- **Excerpted text**:
• • • •

Glee: “The Spanish Teacher”
Part of the problem with watching TV critically—particularly with watching a big hit show like Glee critically—is that it doesn’t really mirror the ways that people consume television. Yes, there are a bunch of us who watch TV and dissect every little moment, but we’re still the distinct minority. Most people just have the TV on while they do other stuff. It’s something that fills lulls in conversation or prompts parents and kids to talk about what’s going on in their lives. It’s something to have on while you do homework or fold laundry or prepare dinner. It’s something to leave on in the background while you’re surfing the Internet or exercising. Watching TV and not letting yourself be distracted by other things is, in some ways, watching TV incorrectly, at least in terms of how most people consume it. I’ve suspected for a while now that paying attention to Glee is antithetical to enjoying it. The show doesn’t really want to be coherent, after all.
So I let myself get distracted a bit during “The Spanish Teacher.” I brushed my cats. I discussed how bizarre some of the episode was with my wife. I responded to a couple of e-mails. And, actually, I enjoyed the episode quite a bit. I legitimately don’t know if that was because the episode was one of the better ones of the season—my hope—or because it was actually terrible and I’ve stopped being able to tell the difference—my fear—but I think the whole thing can be read in that scene where Will performs “A Little Less Conversation” as an “authentic Spanish matador” and just completely bombs. The show’s not afraid to call him on how terrible the performance was, and it’s not afraid to call him on being kind of a dick throughout the episode.
Now, naturally you have to accept a bunch of crazy premises to even get this far. First, you have to accept that tenure is a vague, no-holds-barred reality show between the many teachers at McKinley High. This is an exaggerated enough version of reality for me to just go with it, but I’m sure that tripped up some of you in the educational field. The next thing you have to go with—and this is far more problematic—is that Will would have gotten a job as a Spanish teacher, even though he couldn’t speak Spanish. (Ian Brennan’s script has great fun with this idea, however, and I loved when one of Will’s subtitles featured “of/from” in place of “de.”) You also have to go with the idea that he would give up his job to a night school Spanish teacher played by Ricky Martin and get shuffled into the history department—despite having no qualifications to teach history!—to enjoy the climax. (You also had to accept that a sad piano cover of “Summer Lovin’” would accompany every tortured gaze between Mercedes and Sam, but I’ve lived through Secret Life’s sad piano cover of Avril Lavigne’s “Girlfriend,” so I can handle anything in this regard.)

• • • •

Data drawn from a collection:
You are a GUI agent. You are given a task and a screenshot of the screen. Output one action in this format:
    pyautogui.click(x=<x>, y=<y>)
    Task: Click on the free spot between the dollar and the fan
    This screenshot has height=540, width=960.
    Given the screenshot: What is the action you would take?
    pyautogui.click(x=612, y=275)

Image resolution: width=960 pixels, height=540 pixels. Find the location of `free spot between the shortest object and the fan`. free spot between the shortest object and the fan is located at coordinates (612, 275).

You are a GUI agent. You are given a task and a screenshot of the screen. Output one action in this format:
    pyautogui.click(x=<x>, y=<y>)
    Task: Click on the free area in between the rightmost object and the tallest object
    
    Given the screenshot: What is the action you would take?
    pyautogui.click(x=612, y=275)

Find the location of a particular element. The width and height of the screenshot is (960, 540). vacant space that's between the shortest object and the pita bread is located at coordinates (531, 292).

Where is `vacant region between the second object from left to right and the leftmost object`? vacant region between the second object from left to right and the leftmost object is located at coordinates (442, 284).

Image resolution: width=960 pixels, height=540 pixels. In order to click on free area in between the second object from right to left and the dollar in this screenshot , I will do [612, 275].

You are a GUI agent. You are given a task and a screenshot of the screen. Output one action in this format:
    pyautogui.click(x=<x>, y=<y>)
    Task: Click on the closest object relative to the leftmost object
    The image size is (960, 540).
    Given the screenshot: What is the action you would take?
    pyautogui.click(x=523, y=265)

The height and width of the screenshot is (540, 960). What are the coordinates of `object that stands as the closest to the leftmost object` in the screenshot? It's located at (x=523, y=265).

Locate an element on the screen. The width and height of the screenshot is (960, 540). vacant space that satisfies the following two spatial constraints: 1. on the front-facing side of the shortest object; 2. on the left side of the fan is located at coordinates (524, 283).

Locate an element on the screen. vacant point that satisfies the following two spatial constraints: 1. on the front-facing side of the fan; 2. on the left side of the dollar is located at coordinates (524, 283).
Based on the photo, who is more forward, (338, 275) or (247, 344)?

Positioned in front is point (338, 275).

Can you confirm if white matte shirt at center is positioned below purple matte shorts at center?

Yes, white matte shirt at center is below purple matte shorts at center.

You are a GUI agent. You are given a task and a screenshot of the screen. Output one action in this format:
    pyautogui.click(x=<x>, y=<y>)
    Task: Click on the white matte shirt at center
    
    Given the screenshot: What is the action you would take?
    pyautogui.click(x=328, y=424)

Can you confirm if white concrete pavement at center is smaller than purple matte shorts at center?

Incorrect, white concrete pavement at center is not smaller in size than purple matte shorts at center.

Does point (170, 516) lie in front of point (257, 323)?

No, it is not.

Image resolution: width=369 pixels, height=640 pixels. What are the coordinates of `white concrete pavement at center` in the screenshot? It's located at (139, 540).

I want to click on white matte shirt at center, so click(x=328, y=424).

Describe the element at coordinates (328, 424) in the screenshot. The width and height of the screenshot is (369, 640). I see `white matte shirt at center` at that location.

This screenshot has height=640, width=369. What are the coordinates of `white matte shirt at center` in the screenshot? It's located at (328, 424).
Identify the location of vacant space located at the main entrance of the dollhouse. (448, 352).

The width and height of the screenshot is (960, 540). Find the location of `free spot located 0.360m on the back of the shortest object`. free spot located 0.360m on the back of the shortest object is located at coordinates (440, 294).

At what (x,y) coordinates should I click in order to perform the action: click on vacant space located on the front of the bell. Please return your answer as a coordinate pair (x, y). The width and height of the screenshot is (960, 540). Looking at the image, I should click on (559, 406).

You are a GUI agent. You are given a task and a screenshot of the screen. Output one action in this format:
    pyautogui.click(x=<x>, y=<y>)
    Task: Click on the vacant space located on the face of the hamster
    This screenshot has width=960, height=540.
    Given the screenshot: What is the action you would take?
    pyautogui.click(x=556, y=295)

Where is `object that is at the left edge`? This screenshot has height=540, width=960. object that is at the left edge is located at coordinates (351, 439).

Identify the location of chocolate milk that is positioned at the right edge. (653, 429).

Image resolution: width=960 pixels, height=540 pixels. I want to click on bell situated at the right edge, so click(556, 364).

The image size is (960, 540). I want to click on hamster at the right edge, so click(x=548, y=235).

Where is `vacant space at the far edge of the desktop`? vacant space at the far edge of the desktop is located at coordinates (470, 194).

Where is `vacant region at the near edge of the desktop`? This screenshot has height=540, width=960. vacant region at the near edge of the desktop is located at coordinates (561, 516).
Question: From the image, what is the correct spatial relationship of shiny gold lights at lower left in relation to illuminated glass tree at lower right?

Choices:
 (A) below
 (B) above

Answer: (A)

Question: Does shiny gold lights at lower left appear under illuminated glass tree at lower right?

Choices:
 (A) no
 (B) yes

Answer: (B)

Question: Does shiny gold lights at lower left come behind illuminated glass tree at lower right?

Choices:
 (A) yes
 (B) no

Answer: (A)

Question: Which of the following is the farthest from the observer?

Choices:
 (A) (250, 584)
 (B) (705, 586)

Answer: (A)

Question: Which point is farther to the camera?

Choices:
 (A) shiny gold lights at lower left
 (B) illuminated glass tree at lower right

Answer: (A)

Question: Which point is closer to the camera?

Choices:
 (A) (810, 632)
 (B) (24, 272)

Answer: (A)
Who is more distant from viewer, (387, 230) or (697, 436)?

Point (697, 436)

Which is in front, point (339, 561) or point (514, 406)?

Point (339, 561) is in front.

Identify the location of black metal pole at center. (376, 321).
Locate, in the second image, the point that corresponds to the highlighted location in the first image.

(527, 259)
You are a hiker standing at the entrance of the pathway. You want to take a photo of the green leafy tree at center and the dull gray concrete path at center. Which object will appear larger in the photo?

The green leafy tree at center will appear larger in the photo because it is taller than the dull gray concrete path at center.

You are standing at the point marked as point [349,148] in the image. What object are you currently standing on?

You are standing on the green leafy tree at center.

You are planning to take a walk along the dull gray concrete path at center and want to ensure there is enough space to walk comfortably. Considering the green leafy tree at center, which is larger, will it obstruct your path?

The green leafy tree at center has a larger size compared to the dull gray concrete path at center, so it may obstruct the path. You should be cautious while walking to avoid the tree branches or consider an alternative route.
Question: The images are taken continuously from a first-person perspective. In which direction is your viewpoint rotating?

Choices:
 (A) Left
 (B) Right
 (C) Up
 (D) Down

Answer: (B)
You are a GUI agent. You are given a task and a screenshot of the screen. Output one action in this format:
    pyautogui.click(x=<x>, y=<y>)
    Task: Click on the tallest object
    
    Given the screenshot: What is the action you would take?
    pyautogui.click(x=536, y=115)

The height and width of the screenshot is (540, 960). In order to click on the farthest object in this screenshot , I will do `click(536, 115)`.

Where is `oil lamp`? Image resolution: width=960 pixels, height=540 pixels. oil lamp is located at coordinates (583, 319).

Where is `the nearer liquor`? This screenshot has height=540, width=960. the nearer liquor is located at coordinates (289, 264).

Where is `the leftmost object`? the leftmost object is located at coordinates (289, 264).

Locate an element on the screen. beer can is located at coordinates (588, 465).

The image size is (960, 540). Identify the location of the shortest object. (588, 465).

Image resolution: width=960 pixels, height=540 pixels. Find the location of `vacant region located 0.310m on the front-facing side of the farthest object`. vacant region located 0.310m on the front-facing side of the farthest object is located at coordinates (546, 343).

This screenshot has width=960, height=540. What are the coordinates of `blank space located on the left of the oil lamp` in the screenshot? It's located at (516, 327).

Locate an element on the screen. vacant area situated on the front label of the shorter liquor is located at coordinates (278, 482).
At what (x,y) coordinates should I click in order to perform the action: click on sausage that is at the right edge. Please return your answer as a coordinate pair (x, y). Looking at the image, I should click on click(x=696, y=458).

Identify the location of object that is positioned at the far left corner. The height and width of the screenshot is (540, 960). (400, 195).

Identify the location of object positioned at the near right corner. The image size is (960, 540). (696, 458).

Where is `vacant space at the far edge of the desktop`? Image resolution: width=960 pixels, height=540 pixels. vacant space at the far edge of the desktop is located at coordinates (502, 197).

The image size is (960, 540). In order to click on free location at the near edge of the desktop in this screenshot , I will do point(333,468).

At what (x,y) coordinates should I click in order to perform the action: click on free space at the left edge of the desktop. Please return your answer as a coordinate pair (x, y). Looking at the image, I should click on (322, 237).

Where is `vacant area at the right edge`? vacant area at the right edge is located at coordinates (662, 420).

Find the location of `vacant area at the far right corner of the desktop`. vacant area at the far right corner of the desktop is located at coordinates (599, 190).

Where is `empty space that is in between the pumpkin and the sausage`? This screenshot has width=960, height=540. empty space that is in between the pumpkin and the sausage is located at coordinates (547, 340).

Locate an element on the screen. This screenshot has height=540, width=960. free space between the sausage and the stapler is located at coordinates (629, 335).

• • • •

- **Goal**: From the Glee review, output the passage word for word, starting at "So I let myself" and ending after "throughout the episode.".

- **Worked solution**:
So I let myself get distracted a bit during “The Spanish Teacher.” I brushed my cats. I discussed how bizarre some of the episode was with my wife. I responded to a couple of e-mails. And, actually, I enjoyed the episode quite a bit. I legitimately don’t know if that was because the episode was one of the better ones of the season—my hope—or because it was actually terrible and I’ve stopped being able to tell the difference—my fear—but I think the whole thing can be read in that scene where Will performs “A Little Less Conversation” as an “authentic Spanish matador” and just completely bombs. The show’s not afraid to call him on how terrible the performance was, and it’s not afraid to call him on being kind of a dick throughout the episode.